More likely than not, the Raptors will send a pick somewhere between No. 7 and No. 10 to the San Antonio Spurs as compensation for last year’s Jakob Poeltl trade. There’s an argument to be made that Toronto should rip the Band-Aid off and just send the pick this year even if it’ll be a relatively high lottery pick.

This year’s draft class is widely considered one of the worst in recent years and it’s entirely possible a top-six pick in this year’s draft is less valuable than a pick in the middle of next year’s star-studded draft. If Toronto struggles again next year, the No. 7 or 8 pick in 2025 could be more valuable than the No. 6 pick this year.

The Raptors say they’re not thinking like that.

“Any way it goes we will be grateful, we’ll be happy,” Raptors president Masai Ujiri said earlier this week. “I don’t go into any situation in the NBA draft or free agency thinking negative anything about it.”

But Toronto’s actions this year suggest there is a preference.

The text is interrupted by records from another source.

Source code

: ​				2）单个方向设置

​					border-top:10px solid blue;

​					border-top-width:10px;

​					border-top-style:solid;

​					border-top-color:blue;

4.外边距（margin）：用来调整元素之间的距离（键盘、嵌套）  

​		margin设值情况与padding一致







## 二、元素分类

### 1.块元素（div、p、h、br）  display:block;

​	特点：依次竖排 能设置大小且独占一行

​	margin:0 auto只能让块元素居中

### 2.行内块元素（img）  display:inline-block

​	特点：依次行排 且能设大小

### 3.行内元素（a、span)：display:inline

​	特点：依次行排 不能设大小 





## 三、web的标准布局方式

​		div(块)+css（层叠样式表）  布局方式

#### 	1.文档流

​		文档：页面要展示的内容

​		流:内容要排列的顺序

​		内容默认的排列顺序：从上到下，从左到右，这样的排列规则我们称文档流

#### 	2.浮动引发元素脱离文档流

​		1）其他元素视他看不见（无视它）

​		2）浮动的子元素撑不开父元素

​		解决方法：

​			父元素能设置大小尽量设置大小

Why tank to the finish line if you’re not trying to improve your lottery odds? Even if this is a bad draft class, it stands to reason there will be at least a few stars or high-end role players taken at or near the top of the draft. Everyone thought the 2013 NBA Draft was going to be a bust but it produced Giannis Antetokounmpo and Rudy Gobert as a pair of surprise studs.

And there’s no guarantee Toronto will be as bad next year.

If the Raptors do take a step forward next season and end up late in the lottery in 2025, Toronto will have missed this rare opportunity to add a top draft pick to pair with Scottie Barnes for the future ahead. That’s not to say good players can’t be found in the middle of the draft, but Barnes, Immanuel Quickley, RJ Barrett, Gradey Dick, and a top-six pick in the 2024 draft is a more exciting core on paper than Barnes, Quickley, Barrett, Dick, and a prospect taken in the middle of the 2025 draft.

The organization won’t admit how they feel publicly. Frankly, there’s no use in getting hopes up if the odds are they’ll be dashed.

But when Mother's Day rolls around and the draft lottery starts next month, Toronto has shown how it feels about that pick, and landing in the top six could radically change how this rebuild looks going forward.